**Recorded data**
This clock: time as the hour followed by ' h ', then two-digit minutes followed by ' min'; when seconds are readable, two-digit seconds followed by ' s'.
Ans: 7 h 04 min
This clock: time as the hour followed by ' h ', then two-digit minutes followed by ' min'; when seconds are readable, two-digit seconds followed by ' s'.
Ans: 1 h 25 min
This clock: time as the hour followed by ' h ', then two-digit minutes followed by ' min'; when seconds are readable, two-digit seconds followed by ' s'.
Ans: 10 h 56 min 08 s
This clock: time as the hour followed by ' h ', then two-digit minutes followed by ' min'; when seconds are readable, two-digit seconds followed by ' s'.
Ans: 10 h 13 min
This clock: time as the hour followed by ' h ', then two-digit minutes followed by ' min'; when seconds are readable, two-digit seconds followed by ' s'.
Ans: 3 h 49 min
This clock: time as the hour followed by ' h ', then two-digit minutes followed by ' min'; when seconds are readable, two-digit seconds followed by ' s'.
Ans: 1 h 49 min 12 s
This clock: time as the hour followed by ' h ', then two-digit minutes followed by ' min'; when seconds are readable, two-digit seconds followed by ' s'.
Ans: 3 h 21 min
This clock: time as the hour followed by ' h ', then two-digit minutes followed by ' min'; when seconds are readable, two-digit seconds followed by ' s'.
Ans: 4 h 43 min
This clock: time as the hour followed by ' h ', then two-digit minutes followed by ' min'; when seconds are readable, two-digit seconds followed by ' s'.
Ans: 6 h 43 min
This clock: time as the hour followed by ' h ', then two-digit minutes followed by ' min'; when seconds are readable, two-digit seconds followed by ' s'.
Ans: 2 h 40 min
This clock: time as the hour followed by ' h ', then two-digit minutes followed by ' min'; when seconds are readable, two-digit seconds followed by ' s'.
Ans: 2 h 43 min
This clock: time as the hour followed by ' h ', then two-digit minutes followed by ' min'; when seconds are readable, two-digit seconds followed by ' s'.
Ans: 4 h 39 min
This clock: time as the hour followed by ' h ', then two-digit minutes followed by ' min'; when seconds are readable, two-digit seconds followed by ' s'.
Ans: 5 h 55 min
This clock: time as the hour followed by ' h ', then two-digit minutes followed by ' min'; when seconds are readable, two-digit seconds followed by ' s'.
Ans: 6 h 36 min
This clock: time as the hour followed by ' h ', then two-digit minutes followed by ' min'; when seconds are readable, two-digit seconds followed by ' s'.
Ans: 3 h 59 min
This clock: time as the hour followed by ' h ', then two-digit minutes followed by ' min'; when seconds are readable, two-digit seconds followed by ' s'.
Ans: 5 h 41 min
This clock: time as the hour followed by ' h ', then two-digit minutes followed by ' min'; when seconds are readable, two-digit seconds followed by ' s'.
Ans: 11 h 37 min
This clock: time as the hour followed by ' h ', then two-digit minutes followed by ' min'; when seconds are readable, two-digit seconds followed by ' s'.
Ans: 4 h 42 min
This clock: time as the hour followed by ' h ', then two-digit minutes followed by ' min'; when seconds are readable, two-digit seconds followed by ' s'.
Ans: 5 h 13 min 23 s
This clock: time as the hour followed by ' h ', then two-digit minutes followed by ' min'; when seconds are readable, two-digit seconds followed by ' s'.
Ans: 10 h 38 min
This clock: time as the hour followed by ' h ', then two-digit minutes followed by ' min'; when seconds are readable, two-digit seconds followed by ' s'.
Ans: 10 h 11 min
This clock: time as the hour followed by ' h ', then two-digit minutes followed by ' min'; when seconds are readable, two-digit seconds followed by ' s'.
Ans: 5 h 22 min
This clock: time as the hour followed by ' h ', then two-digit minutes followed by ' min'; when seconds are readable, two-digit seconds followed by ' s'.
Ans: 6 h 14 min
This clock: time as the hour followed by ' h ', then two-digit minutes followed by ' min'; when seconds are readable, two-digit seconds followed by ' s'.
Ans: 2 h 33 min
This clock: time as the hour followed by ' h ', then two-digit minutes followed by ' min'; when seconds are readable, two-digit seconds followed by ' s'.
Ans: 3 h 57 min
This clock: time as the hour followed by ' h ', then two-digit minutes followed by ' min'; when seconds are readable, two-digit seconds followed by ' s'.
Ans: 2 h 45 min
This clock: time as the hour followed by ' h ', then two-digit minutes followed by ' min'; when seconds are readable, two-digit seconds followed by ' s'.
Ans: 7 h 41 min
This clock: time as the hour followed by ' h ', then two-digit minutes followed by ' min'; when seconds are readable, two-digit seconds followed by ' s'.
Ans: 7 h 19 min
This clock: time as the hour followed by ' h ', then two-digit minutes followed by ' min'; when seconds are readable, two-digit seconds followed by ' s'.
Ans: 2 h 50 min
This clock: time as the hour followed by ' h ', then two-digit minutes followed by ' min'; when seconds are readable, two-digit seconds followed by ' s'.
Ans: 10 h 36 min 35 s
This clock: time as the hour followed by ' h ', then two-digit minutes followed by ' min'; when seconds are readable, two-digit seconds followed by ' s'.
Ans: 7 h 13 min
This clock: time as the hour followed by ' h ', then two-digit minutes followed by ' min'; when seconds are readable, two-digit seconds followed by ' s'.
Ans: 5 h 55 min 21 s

**Aim**
Please quote every one of the records above line for line, with no changes.

**Result for this task**
This clock: time as the hour followed by ' h ', then two-digit minutes followed by ' min'; when seconds are readable, two-digit seconds followed by ' s'.
Ans: 7 h 04 min
This clock: time as the hour followed by ' h ', then two-digit minutes followed by ' min'; when seconds are readable, two-digit seconds followed by ' s'.
Ans: 1 h 25 min
This clock: time as the hour followed by ' h ', then two-digit minutes followed by ' min'; when seconds are readable, two-digit seconds followed by ' s'.
Ans: 10 h 56 min 08 s
This clock: time as the hour followed by ' h ', then two-digit minutes followed by ' min'; when seconds are readable, two-digit seconds followed by ' s'.
Ans: 10 h 13 min
This clock: time as the hour followed by ' h ', then two-digit minutes followed by ' min'; when seconds are readable, two-digit seconds followed by ' s'.
Ans: 3 h 49 min
This clock: time as the hour followed by ' h ', then two-digit minutes followed by ' min'; when seconds are readable, two-digit seconds followed by ' s'.
Ans: 1 h 49 min 12 s
This clock: time as the hour followed by ' h ', then two-digit minutes followed by ' min'; when seconds are readable, two-digit seconds followed by ' s'.
Ans: 3 h 21 min
This clock: time as the hour followed by ' h ', then two-digit minutes followed by ' min'; when seconds are readable, two-digit seconds followed by ' s'.
Ans: 4 h 43 min
This clock: time as the hour followed by ' h ', then two-digit minutes followed by ' min'; when seconds are readable, two-digit seconds followed by ' s'.
Ans: 6 h 43 min
This clock: time as the hour followed by ' h ', then two-digit minutes followed by ' min'; when seconds are readable, two-digit seconds followed by ' s'.
Ans: 2 h 40 min
This clock: time as the hour followed by ' h ', then two-digit minutes followed by ' min'; when seconds are readable, two-digit seconds followed by ' s'.
Ans: 2 h 43 min
This clock: time as the hour followed by ' h ', then two-digit minutes followed by ' min'; when seconds are readable, two-digit seconds followed by ' s'.
Ans: 4 h 39 min
This clock: time as the hour followed by ' h ', then two-digit minutes followed by ' min'; when seconds are readable, two-digit seconds followed by ' s'.
Ans: 5 h 55 min
This clock: time as the hour followed by ' h ', then two-digit minutes followed by ' min'; when seconds are readable, two-digit seconds followed by ' s'.
Ans: 6 h 36 min
This clock: time as the hour followed by ' h ', then two-digit minutes followed by ' min'; when seconds are readable, two-digit seconds followed by ' s'.
Ans: 3 h 59 min
This clock: time as the hour followed by ' h ', then two-digit minutes followed by ' min'; when seconds are readable, two-digit seconds followed by ' s'.
Ans: 5 h 41 min
This clock: time as the hour followed by ' h ', then two-digit minutes followed by ' min'; when seconds are readable, two-digit seconds followed by ' s'.
Ans: 11 h 37 min
This clock: time as the hour followed by ' h ', then two-digit minutes followed by ' min'; when seconds are readable, two-digit seconds followed by ' s'.
Ans: 4 h 42 min
This clock: time as the hour followed by ' h ', then two-digit minutes followed by ' min'; when seconds are readable, two-digit seconds followed by ' s'.
Ans: 5 h 13 min 23 s
This clock: time as the hour followed by ' h ', then two-digit minutes followed by ' min'; when seconds are readable, two-digit seconds followed by ' s'.
Ans: 10 h 38 min
This clock: time as the hour followed by ' h ', then two-digit minutes followed by ' min'; when seconds are readable, two-digit seconds followed by ' s'.
Ans: 10 h 11 min
This clock: time as the hour followed by ' h ', then two-digit minutes followed by ' min'; when seconds are readable, two-digit seconds followed by ' s'.
Ans: 5 h 22 min
This clock: time as the hour followed by ' h ', then two-digit minutes followed by ' min'; when seconds are readable, two-digit seconds followed by ' s'.
Ans: 6 h 14 min
This clock: time as the hour followed by ' h ', then two-digit minutes followed by ' min'; when seconds are readable, two-digit seconds followed by ' s'.
Ans: 2 h 33 min
This clock: time as the hour followed by ' h ', then two-digit minutes followed by ' min'; when seconds are readable, two-digit seconds followed by ' s'.
Ans: 3 h 57 min
This clock: time as the hour followed by ' h ', then two-digit minutes followed by ' min'; when seconds are readable, two-digit seconds followed by ' s'.
Ans: 2 h 45 min
This clock: time as the hour followed by ' h ', then two-digit minutes followed by ' min'; when seconds are readable, two-digit seconds followed by ' s'.
Ans: 7 h 41 min
This clock: time as the hour followed by ' h ', then two-digit minutes followed by ' min'; when seconds are readable, two-digit seconds followed by ' s'.
Ans: 7 h 19 min
This clock: time as the hour followed by ' h ', then two-digit minutes followed by ' min'; when seconds are readable, two-digit seconds followed by ' s'.
Ans: 2 h 50 min
This clock: time as the hour followed by ' h ', then two-digit minutes followed by ' min'; when seconds are readable, two-digit seconds followed by ' s'.
Ans: 10 h 36 min 35 s
This clock: time as the hour followed by ' h ', then two-digit minutes followed by ' min'; when seconds are readable, two-digit seconds followed by ' s'.
Ans: 7 h 13 min
This clock: time as the hour followed by ' h ', then two-digit minutes followed by ' min'; when seconds are readable, two-digit seconds followed by ' s'.
Ans: 5 h 55 min 21 s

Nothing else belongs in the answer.